Il y a néanmoins une autre raison au désintérêt de nombre de nos contemporains envers la « construction » européenne. Celle-ci, nous l’avons évoqué, ne se réalise qu’à partir de l’économie selon une idéologie très libérale, faisant de l’Union la zone la plus ouverte du monde. Cette Europe, prisonnière de cette idéologie, est incapable de protéger ses pays membres et joue trop souvent contre ses propres intérêts, par exemple en imposant les moteurs électriques aux nouveaux véhicules dès 2035, en ne misant autoritairement que sur une seule technologie et en plaçant nos industries dans une position intenable face aux Chinois.

De plus, les « valeurs » que défend l’UE n’ont aucune spécificité européenne et pourraient rassembler n’importe quel pays de la planète : droits de l’homme, démocratie, État de droit, ouverture des frontières, libre concurrence, etc.

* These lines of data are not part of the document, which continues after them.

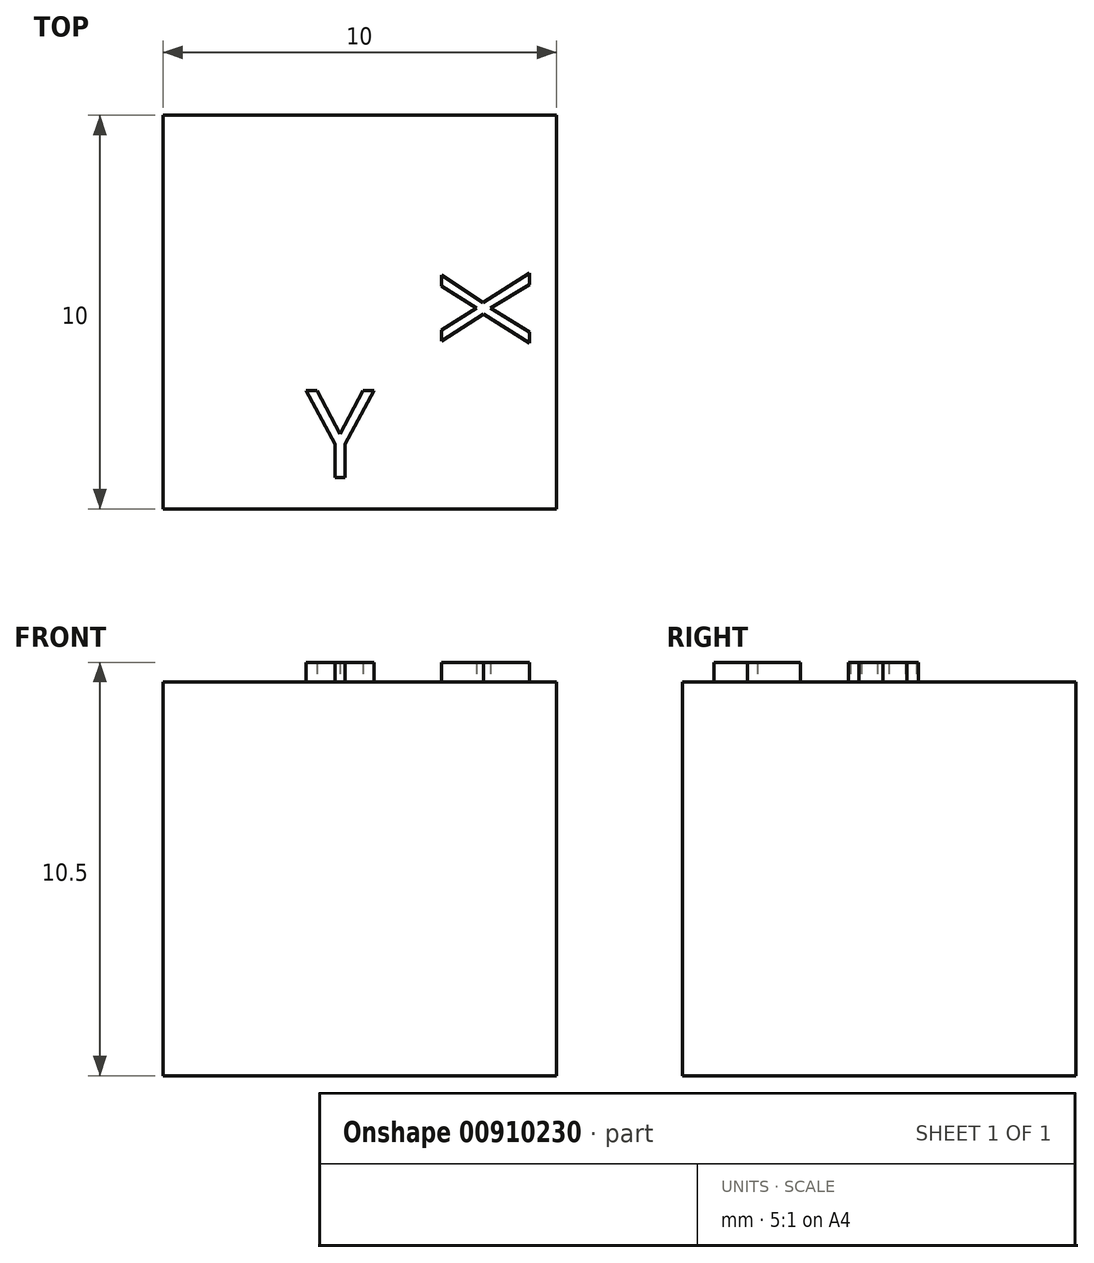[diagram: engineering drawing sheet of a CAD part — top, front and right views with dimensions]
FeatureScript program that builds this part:
annotation { "Feature Type Name" : "Feature", "Feature Type Description" : "" }
export const myFeature = defineFeature(function(context is Context, id is Id, definition is map)
    precondition{}
    {
        {
            var Q0;
            Q0=qCreatedBy(makeId("Top.planeOp"),FACE);
            var sketch = newSketch(context, id + "F0", { "sketchPlane" : qUnion([Q0])});
            skLineSegment(sketch, "E0.bottom", {"start": v(-1.1, -6.28) * mm, "end": v(8.9, -6.28) * mm});
            skLineSegment(sketch, "E0.top", {"start": v(-1.1, 3.72) * mm, "end": v(8.9, 3.72) * mm});
            skLineSegment(sketch, "E0.left", {"start": v(-1.1, -6.28) * mm, "end": v(-1.1, 3.72) * mm});
            skLineSegment(sketch, "E0.right", {"start": v(8.9, -6.28) * mm, "end": v(8.9, 3.72) * mm});
            skSolve(sketch);
        }
        {
            var Q0;
            Q0=makeQuery(id+"F0.imprint","IMPRINT",FACE,{"disambiguationData":[TD([[makeQuery(id+"F0.imprint","IMPRINT",EDGE,{"derivedFrom":sQuery(id+"F0.wireOp",EDGE,"E0.bottom")}),1.0]])]});
            extrude(context, id + "F1", {"entities" : qUnion([Q0]), "depth" : 10 * mm, "offsetDistance" : 25 * mm});
        }
        {
            var Q0;
            Q0=makeQuery(id+"F1.opExtrude","CAP_FACE",FACE,{"disambiguationData":[OSD([sQuery(id+"F0.wireOp",EDGE,"E0.bottom"),sQuery(id+"F0.wireOp",EDGE,"E0.top"),sQuery(id+"F0.wireOp",EDGE,"E0.left"),sQuery(id+"F0.wireOp",EDGE,"E0.right")])],"isStart":false});
            var sketch = newSketch(context, id + "F2", { "sketchPlane" : qUnion([Q0])});
            skText(sketch, "E1", { "text": "Y", "fontName": "OpenSans-Regular.ttf"});
            skText(sketch, "E2", { "text": "X", "fontName": "OpenSans-Regular.ttf"});
            const initialGuessF2  = {"E1": [0.00254, -0.00548, 1, 0, 0.00222], "E2": [0.00821, -0.00208, 0, 1, 0.00225]};
            skSetInitialGuess(sketch, initialGuessF2);
            skSolve(sketch);
        }
        {
            var Q0;
            Q0 = qSketchRegion(id + "F2", true);
            extrude(context, id + "F3", {"entities" : qUnion([Q0]), "operationType" : NewBodyOperationType.ADD, "depth" : 0.5 * mm, "offsetDistance" : 25 * mm});
        }
    });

Et quand l’UE s’éloigne de l’économie, c’est pour défendre ardemment la déconstruction anthropologique la plus progressiste qui sape non seulement la famille avec des conséquences catastrophiques sur la natalité, alors même que l’Europe se meurt faute d’enfants, mais aussi les bases mêmes de la civilisation européenne. En effet, tout ce qui fait sa spécificité, et donc un socle commun solide pour une réelle union, est méprisé et rejeté : son histoire, sa culture, sa religion chrétienne dans ses diversités catholique, orthodoxe et protestante, ses familles, son art de vivre, toutes choses ignorées au profit d’un effroyable matérialisme, tout en étant – culpabilité oblige – d’une naïveté et complaisance coupables à l’égard de l’islam qui, s’étendant sans cesse par une immigration que l’UE refuse de maîtriser, gagne facilement du terrain dans un tel contexte de démission.

Autant dire que cette Europe-là n’est guère attrayante : elle est vouée à l’échec et finalement à sortir de l’histoire ! Vouloir changer de cap pour revenir à une Union limitée et respectueuse des nations n’est pas être anti-européen. C’est au contraire la seule façon de donner un avenir viable et enthousiasmant à un projet nécessaire.